D’abord et pour ce qui concerne essentiellement le marché français, la compagnie vient d’ouvrir à CDG, dans le module de jonction des terminaux A et C, le plus grand salon compagnie ait jamais opéré en dehors de sa base. Ce salon fait, tenez-vous bien, près de 1000 m². C’est assez dire les ambitions du transporteur sur le marché français qui n’est pourtant pas le plus important au monde.

Mais ou s’arrêtera Emirates ?
Actuellement, Emirates opère pourtant de très grosses capacités à partir de notre territoire. Jugez-en plutôt. Au départ de Paris : 2 vols quotidiens en A 380 et 1 vol 5 fois par semaine en Boeing 777. Au départ de Nice : 1 vol quotidien en Boeing 777 et, plus récemment, au départ de Lyon un A340, 5 fois par semaine.

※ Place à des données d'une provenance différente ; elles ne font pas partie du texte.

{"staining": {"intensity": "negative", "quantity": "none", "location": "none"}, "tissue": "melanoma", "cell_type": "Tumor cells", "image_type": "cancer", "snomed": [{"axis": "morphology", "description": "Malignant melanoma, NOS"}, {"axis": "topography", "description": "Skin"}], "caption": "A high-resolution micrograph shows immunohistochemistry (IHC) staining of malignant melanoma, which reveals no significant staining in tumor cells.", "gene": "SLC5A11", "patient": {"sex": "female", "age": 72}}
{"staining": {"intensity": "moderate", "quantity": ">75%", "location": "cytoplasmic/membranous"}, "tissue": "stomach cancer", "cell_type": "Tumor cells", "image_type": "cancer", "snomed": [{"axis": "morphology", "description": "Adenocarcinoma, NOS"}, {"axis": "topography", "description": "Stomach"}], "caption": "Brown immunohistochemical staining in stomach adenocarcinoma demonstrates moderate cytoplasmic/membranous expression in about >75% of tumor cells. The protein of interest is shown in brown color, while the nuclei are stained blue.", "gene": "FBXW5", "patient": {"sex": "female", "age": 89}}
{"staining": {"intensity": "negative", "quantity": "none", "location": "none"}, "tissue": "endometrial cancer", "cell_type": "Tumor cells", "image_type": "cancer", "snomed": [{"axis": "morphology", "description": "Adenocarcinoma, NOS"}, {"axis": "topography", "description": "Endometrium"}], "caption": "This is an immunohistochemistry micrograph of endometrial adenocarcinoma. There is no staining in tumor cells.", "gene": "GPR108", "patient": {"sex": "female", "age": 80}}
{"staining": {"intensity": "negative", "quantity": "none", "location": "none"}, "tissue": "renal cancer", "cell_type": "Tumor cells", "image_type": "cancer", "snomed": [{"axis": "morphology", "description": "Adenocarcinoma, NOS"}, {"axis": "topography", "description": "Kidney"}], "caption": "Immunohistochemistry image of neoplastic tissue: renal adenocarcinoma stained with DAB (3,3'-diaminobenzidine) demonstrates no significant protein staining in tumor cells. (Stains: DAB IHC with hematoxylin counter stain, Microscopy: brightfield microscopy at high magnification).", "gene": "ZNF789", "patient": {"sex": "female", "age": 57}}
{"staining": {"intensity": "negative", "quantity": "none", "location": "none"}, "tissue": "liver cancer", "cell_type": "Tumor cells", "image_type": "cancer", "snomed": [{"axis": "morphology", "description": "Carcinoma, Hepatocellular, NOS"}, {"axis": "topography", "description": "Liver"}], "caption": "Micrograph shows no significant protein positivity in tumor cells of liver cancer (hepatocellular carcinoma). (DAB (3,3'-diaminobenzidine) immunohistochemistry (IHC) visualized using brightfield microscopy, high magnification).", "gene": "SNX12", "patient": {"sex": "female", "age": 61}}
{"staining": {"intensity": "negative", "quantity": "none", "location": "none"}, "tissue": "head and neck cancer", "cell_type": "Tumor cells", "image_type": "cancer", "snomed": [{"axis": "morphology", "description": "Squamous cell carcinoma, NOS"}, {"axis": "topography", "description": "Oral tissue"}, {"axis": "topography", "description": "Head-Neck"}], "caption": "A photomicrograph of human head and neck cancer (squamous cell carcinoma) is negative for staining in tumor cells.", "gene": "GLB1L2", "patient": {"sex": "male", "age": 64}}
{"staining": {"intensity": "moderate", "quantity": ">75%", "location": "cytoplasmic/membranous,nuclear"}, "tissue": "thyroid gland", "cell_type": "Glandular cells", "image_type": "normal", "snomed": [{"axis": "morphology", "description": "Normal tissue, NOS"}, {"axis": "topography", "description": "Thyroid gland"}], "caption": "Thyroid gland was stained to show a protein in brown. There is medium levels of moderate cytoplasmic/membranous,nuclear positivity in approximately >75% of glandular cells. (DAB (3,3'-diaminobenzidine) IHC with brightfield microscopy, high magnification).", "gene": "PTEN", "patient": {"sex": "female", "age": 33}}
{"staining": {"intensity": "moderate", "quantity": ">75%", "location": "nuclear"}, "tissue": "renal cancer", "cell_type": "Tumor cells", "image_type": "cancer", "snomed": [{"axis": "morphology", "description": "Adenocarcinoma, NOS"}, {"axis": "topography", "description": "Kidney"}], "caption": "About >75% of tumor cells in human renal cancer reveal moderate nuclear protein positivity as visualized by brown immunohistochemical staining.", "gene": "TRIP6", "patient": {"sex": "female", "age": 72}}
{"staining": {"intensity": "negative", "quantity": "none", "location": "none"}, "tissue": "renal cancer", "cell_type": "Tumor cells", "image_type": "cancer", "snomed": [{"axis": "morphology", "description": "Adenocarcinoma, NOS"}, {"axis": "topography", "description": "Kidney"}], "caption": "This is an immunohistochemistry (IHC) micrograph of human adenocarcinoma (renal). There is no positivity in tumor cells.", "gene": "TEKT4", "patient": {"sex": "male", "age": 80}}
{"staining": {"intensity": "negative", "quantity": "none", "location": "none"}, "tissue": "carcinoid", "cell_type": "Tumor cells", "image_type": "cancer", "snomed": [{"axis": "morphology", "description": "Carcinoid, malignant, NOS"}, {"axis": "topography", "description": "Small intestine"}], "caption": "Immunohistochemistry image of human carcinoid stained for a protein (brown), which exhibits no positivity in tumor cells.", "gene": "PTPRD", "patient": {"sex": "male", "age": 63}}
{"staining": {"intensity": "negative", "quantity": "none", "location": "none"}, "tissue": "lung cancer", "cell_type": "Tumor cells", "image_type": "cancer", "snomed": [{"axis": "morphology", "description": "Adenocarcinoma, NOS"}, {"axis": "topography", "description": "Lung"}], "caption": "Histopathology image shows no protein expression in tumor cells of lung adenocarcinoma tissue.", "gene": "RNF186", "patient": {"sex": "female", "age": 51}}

Si je compte bien dans chaque sens, Emirates propose 12.504 sièges par semaine soit une capacité annuelle offerte sur les lignes au départ et à destination de la France de … 1.300.400 sièges. Je connais nombre de compagnies qui se contenteraient largement de cette capacité globale. Et le remplissage suit puisque la compagnie tangente les 80% de remplissage sur ces destinations.

En fait, sans qu’on ne l’ait vraiment vue arriver, Emirates est devenue la première compagnie globale. Et elle est en train de renforcer encore son emprise.

Le transporteur Dubaiote vient en effet d’obtenir les droits de 5ème liberté au départ de Milan Malpensa vers New York. L’affaire est passée largement inaperçue, sauf de quelques publications professionnelles, et pourtant elle marque le début d’une véritable révolution. De quoi s’agit-il ?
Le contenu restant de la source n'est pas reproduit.